New MCAT vs. Old MCAT – The Changes
- Number of Sections: The old MCAT had three sections and the new MCAT has four. The new section of the exam is called the Psychological, Social, and Biological Foundations of Behavior. This section was created as the AAMC felt that knowing just science concepts was insufficient preparation for modern medicine. To learn more about this section, check out our previous post on how to study for the MCAT Psychology and Sociology.
- Test Length: As the new MCAT has a new section, it is definitely a longer exam. However, each section of the new MCAT is also considerably longer than those on the old MCAT. The science sections of the old exam were 70 minutes long, compared with 95 minutes for the new exam. Cumulatively, the total testing time increased from 200 minutes with the old MCAT to 375 minutes with the new MCAT.
- Changes to VR/CARS Section: The reading section, once termed “Verbal Reasoning,” is now called “Critical Analysis and Reasoning Skills.” The section has been stretched from 60 minutes to 90, and all of the passages are now derived from the humanities and social sciences. With the longer timeframe of 90 minutes, it becomes more difficult to pace yourself, so gaining experience with practice passages in crucial. The Magoosh course now contains 36 CARS passages (212 questions), and all of it has been created for the new MCAT. There are some advantages to alternating between online and paper-based practice materials, however. I would recommend mixing it up a bit. If nothing else, your eyes will thank you!
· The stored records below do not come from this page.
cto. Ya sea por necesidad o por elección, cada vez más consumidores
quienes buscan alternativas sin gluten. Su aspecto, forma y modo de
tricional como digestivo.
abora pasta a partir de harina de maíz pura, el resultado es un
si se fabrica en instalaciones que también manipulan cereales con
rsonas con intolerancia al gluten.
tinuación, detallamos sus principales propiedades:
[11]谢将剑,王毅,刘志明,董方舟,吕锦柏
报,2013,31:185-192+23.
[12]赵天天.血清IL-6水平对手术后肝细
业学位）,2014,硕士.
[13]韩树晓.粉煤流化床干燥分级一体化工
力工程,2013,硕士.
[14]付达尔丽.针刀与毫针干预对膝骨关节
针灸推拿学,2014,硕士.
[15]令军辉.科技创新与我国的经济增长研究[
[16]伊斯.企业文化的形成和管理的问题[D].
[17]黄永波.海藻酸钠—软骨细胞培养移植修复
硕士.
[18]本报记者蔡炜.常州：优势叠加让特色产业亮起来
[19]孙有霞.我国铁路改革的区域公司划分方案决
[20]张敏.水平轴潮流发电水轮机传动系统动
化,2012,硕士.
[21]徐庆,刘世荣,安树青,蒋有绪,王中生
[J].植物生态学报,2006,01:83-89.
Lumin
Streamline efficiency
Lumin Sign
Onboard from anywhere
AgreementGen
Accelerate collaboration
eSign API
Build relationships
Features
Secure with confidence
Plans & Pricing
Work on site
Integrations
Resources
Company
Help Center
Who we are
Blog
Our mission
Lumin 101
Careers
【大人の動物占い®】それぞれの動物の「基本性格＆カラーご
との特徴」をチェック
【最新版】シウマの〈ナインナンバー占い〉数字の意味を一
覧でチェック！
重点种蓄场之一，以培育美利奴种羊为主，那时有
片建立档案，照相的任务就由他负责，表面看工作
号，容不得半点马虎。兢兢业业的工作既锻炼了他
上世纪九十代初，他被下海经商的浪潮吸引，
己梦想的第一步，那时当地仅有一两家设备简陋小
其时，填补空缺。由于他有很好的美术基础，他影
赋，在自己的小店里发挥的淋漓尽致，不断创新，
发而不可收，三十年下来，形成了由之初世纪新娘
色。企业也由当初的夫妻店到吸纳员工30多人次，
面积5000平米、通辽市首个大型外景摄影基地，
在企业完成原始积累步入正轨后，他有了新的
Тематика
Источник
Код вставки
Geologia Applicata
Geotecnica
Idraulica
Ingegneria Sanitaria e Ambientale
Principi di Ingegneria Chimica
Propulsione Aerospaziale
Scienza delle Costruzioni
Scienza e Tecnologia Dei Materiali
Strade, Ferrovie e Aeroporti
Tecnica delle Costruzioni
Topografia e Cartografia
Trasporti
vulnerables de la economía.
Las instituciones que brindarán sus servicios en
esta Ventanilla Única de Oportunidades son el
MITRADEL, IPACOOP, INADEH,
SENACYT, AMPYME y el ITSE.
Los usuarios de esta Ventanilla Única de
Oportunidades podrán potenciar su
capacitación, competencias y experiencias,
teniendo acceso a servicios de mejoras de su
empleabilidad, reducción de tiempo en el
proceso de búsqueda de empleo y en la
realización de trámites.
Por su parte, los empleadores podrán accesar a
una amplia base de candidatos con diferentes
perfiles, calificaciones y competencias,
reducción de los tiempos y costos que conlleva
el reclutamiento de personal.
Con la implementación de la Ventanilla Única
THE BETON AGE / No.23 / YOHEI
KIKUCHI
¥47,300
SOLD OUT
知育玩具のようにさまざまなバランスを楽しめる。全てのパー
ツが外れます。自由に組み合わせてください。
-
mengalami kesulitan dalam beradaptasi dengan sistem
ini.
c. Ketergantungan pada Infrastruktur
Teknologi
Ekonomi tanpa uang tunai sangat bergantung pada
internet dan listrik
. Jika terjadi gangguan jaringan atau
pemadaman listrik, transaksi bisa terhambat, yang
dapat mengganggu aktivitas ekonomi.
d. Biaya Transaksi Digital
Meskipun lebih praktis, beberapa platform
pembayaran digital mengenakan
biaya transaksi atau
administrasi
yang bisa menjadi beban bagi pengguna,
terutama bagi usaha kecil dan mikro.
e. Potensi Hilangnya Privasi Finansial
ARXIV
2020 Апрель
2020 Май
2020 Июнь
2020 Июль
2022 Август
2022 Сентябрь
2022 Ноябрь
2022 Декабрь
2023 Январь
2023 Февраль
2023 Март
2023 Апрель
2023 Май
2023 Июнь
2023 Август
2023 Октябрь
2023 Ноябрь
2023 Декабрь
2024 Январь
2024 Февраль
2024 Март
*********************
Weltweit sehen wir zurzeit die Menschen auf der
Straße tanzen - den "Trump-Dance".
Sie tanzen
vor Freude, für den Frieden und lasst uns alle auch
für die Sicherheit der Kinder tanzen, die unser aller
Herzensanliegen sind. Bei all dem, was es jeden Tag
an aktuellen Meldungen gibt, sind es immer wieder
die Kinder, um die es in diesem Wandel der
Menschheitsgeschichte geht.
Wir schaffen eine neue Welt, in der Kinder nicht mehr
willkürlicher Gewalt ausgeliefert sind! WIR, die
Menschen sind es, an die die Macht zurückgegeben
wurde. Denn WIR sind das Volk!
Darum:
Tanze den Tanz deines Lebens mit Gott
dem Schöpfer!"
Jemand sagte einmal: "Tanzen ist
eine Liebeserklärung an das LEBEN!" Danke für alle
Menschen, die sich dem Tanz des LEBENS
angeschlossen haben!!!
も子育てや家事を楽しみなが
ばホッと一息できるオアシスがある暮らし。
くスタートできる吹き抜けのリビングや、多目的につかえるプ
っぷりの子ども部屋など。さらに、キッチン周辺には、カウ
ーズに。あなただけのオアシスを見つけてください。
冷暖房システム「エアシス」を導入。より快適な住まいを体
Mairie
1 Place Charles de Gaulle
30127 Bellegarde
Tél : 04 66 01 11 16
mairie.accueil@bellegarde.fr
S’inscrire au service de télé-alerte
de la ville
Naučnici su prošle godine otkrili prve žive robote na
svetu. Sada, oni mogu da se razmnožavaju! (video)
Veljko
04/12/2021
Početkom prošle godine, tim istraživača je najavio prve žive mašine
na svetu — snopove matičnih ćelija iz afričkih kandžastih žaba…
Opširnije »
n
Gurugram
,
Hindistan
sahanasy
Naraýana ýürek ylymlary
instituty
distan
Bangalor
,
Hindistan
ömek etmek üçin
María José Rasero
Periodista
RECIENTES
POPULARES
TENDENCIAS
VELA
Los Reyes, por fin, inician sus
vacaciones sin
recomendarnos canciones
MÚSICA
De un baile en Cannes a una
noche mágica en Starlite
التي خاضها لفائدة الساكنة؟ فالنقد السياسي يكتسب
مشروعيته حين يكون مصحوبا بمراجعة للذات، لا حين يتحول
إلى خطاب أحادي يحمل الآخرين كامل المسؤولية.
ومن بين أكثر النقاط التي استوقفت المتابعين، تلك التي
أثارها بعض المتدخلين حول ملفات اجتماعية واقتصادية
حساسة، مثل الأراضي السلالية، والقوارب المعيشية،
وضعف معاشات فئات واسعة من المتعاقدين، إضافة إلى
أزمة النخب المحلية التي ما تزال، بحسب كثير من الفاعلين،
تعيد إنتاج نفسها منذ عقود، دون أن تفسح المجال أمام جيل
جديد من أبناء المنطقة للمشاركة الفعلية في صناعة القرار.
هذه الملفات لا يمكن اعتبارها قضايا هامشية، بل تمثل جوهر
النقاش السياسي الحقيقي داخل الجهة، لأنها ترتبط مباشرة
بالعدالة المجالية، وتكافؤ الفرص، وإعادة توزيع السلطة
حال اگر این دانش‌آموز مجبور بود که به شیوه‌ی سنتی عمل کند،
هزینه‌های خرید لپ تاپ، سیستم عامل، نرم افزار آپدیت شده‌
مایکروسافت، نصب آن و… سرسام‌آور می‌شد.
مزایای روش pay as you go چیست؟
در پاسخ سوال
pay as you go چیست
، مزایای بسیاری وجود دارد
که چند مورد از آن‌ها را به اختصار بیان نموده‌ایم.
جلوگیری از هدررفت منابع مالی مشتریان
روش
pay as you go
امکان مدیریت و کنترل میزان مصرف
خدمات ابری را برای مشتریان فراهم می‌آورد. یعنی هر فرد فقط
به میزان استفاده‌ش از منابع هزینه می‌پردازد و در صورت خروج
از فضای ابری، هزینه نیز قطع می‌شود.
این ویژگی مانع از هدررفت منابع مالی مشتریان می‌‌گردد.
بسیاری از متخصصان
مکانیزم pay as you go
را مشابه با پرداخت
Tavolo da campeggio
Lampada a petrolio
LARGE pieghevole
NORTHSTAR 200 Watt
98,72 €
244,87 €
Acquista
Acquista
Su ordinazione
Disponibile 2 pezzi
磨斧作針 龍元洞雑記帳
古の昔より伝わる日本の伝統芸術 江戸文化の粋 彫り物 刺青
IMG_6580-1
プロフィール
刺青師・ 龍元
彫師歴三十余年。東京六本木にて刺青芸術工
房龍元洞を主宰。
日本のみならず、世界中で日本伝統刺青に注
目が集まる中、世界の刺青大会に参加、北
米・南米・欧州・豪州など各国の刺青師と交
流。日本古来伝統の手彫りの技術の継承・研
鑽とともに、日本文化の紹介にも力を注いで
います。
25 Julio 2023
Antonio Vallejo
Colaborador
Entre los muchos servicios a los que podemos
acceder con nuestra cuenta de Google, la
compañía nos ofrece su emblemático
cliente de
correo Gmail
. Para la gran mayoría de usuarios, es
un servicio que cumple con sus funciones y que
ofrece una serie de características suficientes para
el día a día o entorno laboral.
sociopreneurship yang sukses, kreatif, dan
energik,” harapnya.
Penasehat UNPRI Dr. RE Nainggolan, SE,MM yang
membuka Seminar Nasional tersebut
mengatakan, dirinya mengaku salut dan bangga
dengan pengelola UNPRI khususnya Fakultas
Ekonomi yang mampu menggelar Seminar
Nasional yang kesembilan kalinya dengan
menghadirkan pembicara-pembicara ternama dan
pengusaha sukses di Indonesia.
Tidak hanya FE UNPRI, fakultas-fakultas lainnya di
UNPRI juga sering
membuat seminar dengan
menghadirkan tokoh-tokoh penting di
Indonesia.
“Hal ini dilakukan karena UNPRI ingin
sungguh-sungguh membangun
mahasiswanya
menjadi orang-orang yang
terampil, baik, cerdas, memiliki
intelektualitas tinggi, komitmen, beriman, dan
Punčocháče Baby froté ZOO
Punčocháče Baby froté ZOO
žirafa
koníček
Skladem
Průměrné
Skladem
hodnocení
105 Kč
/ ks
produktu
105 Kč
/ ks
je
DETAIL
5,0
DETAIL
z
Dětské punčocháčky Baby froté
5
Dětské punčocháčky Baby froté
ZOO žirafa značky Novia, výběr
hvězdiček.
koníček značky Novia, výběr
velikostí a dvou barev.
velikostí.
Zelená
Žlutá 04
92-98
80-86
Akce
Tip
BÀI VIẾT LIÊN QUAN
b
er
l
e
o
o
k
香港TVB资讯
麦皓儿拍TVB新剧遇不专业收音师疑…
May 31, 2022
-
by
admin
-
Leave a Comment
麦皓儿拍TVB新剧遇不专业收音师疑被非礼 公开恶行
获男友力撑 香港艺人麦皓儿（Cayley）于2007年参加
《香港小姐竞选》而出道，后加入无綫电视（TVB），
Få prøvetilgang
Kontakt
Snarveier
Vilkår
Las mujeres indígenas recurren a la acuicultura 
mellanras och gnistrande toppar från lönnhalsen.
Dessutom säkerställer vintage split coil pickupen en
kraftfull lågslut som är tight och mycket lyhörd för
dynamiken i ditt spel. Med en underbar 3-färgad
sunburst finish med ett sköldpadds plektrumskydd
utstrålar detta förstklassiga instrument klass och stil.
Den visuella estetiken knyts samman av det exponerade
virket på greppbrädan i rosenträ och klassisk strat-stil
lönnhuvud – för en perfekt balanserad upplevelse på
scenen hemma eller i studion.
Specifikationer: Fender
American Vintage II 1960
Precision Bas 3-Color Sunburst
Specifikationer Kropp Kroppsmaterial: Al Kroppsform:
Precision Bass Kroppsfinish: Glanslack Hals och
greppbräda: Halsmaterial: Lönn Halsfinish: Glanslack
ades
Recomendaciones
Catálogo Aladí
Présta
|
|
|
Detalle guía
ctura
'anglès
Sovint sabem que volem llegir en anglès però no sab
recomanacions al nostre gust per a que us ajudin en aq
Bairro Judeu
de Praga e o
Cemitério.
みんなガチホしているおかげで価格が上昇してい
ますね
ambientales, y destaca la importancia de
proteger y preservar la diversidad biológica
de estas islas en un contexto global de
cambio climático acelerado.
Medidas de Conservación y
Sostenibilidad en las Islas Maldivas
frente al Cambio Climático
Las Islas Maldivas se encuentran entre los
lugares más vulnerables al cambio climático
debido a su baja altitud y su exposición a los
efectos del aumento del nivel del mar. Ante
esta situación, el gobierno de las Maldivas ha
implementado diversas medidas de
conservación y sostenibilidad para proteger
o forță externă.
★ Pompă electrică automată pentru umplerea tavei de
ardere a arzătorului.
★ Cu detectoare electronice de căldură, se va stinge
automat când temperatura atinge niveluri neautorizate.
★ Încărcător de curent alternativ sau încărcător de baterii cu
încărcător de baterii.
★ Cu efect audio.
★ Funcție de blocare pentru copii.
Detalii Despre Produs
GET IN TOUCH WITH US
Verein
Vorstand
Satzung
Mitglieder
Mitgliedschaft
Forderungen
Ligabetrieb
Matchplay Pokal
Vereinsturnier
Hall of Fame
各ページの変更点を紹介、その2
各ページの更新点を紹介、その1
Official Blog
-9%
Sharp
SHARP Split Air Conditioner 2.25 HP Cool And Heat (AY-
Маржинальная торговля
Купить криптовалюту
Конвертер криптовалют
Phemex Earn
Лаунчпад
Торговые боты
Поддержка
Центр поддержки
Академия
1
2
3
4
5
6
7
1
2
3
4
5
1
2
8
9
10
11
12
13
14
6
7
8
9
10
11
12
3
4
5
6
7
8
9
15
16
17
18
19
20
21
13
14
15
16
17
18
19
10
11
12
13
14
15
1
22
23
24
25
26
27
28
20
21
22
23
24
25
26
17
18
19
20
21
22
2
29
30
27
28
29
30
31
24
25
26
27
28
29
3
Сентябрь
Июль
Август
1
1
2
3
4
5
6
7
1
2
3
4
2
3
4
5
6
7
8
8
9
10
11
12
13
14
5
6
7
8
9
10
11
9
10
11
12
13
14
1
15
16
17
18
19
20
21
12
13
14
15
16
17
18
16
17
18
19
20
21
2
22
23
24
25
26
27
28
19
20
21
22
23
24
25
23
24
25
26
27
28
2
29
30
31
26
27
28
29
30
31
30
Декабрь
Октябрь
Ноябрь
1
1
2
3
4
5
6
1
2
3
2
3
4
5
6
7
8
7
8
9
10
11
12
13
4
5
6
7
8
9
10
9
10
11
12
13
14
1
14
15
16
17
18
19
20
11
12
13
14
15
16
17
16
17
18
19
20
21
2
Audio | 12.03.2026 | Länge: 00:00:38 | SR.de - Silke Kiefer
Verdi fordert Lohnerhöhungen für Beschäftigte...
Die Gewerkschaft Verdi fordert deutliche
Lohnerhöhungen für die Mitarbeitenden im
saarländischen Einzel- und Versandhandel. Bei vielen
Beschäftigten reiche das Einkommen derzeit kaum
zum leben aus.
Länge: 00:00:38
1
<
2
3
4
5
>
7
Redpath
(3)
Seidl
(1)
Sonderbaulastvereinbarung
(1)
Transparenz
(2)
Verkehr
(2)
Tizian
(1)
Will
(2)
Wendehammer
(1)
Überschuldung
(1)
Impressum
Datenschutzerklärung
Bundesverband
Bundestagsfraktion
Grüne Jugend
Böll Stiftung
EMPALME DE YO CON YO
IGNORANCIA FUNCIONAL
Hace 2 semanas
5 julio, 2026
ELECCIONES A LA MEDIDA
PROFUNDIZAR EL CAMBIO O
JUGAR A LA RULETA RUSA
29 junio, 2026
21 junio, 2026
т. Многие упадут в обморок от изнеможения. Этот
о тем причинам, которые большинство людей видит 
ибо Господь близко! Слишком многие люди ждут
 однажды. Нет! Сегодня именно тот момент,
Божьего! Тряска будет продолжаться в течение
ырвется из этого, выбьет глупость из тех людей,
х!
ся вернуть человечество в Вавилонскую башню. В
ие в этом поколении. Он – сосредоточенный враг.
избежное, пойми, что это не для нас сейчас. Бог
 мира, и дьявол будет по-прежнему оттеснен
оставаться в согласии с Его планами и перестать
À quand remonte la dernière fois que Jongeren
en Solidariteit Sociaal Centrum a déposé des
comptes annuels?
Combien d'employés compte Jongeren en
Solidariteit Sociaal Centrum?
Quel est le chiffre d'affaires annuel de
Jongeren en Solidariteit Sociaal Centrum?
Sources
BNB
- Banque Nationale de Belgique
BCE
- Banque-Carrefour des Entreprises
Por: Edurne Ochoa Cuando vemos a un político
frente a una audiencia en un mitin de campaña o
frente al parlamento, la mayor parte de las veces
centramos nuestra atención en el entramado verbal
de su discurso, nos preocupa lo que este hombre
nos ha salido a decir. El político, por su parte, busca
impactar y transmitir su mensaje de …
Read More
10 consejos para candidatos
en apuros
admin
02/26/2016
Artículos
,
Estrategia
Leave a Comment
- Pacing: The longer sections of the new MCAT also came with more questions. However, the number of questions in each section did not increase proportionally. For example, students had about 80 seconds to complete each question on the science section of the old exam. On the new exam, students have about 95 seconds per question.
- Content: The new section introduced psychology and sociology to the MCAT, content not tested on the old exam. In addition, the AAMC drastically increased the amount of biochemistry tested on the new exam. There were also many minor changes to the content tested in the other subjects. For example, students now need to know quantum mechanics for the physics section of the new MCAT. Magoosh’s MCAT prep could help you prepare for both old and new content!
- Passage Style: In the old exam, students could get passages on any random chemistry or physics topic. Students complained because many of these passages seemed to have nothing to do with medicine. As a result, the new MCAT’s passages are now much more biologically relevant. Another change is that many more of the passages are experimental and adapted from scientific journal articles, reflecting the growing importance of research in medicine.
- Question Presentation: There were several changes made to the way that the MCAT is presented to students on test day. One drastic change is that students are now only presented one question per page. On the old exam, students could see all of the questions associated with a passage on the same page. This simply means that students must now click “Next” many times just to see all of the questions on the new MCAT.
Do I Have to Take the New MCAT?
Over a year has passed since the AAMC launched the new MCAT. All pre-medical students that have not taken the MCAT yet will have to take the new exam. However, most medical schools consider MCAT scores to be valid for two to three years. Many students that took the old MCAT are then able to keep applying without taking the new MCAT until the 2018 medical school application cycle has passed. However, it is important to note that not all medical schools will accept the old MCAT through the 2018 cycle. Each school has its own policies so make sure to take a look at the medical school policies for accepting scores.